Sertu Harun Ginting menjelaskan bahwa lingkungan yang kotor dan dipenuhi tumpukan sampah berpotensi menjadi sumber berkembangnya berbagai penyakit, seperti demam berdarah, diare, penyakit kulit, dan gangguan kesehatan lainnya. Selain itu, ia juga mengimbau masyarakat agar senantiasa proaktif menjaga keamanan lingkungan dengan mempererat silaturahmi, menghidupkan semangat gotong royong, meningkatkan kepedulian antarwarga, serta membangun komunikasi yang baik sebagai langkah preventif dalam mencegah tindak kriminalitas maupun berbagai potensi gangguan keamanan dan ketertiban masyarakat.
"Menjaga kebersihan dan keamanan lingkungan merupakan tanggung jawab bersama. Apabila masyarakat memiliki kepedulian, saling mengingatkan, dan terus memelihara budaya gotong royong, maka akan tercipta lingkungan yang sehat, aman, harmonis, serta memiliki ketahanan sosial yang kuat. Hal tersebut juga menjadi implementasi nyata nilai-nilai Bela Negara dalam kehidupan sehari-hari," ujar Sertu Harun Ginting.

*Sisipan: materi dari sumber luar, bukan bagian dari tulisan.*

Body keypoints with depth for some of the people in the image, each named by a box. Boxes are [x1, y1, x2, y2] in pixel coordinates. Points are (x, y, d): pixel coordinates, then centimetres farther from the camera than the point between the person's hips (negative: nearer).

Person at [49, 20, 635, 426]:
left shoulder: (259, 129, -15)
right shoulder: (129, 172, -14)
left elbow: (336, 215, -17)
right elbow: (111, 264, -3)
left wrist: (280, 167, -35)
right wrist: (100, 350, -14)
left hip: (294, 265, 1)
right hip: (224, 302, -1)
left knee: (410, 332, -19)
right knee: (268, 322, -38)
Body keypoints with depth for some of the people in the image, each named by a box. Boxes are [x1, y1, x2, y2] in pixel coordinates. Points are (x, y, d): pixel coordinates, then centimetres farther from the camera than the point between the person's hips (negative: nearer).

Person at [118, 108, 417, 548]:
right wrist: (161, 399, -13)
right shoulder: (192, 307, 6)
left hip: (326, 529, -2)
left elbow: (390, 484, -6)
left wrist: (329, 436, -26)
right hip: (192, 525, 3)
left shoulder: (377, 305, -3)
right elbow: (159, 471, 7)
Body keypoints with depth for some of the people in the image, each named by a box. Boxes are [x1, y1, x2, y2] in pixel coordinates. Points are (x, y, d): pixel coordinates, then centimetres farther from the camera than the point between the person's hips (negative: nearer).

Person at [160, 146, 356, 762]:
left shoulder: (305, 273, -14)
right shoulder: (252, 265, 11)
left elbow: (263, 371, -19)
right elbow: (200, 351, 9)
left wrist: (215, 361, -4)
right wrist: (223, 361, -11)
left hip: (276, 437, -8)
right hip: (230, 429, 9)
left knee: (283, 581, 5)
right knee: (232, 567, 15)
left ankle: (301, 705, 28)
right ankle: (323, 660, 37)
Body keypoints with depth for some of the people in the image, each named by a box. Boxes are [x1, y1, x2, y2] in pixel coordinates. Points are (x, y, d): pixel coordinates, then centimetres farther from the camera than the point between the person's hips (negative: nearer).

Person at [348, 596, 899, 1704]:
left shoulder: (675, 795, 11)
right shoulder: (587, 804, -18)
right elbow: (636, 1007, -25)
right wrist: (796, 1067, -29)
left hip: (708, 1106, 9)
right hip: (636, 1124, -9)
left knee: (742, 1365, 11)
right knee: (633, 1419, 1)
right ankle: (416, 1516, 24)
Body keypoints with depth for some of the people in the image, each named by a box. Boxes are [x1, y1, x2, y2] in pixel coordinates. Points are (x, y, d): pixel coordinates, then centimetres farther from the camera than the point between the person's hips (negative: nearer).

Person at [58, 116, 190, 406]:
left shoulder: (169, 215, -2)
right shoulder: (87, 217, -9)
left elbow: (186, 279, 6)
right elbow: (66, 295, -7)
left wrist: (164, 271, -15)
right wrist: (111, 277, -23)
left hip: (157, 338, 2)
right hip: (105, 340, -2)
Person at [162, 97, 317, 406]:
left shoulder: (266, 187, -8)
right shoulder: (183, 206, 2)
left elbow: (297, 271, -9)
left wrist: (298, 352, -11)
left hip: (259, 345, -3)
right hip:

Kegiatan berlangsung dengan penuh keakraban, semangat kebersamaan, dan mendapat sambutan positif dari masyarakat Desa Baran. Salah seorang tokoh masyarakat menyampaikan apresiasi atas kepedulian Babinsa yang secara aktif hadir memberikan edukasi dan pembinaan kepada warga. Menurutnya, kehadiran Babinsa tidak hanya memperkuat hubungan antara TNI AD dengan masyarakat, tetapi juga mampu menumbuhkan kesadaran kolektif untuk menjaga kebersihan, keamanan, persatuan, dan semangat gotong royong sebagai modal utama dalam mewujudkan ketahanan wilayah yang tangguh, serta memperkokoh semangat nasionalisme dan Bela Negara di tengah kehidupan bermasyarakat.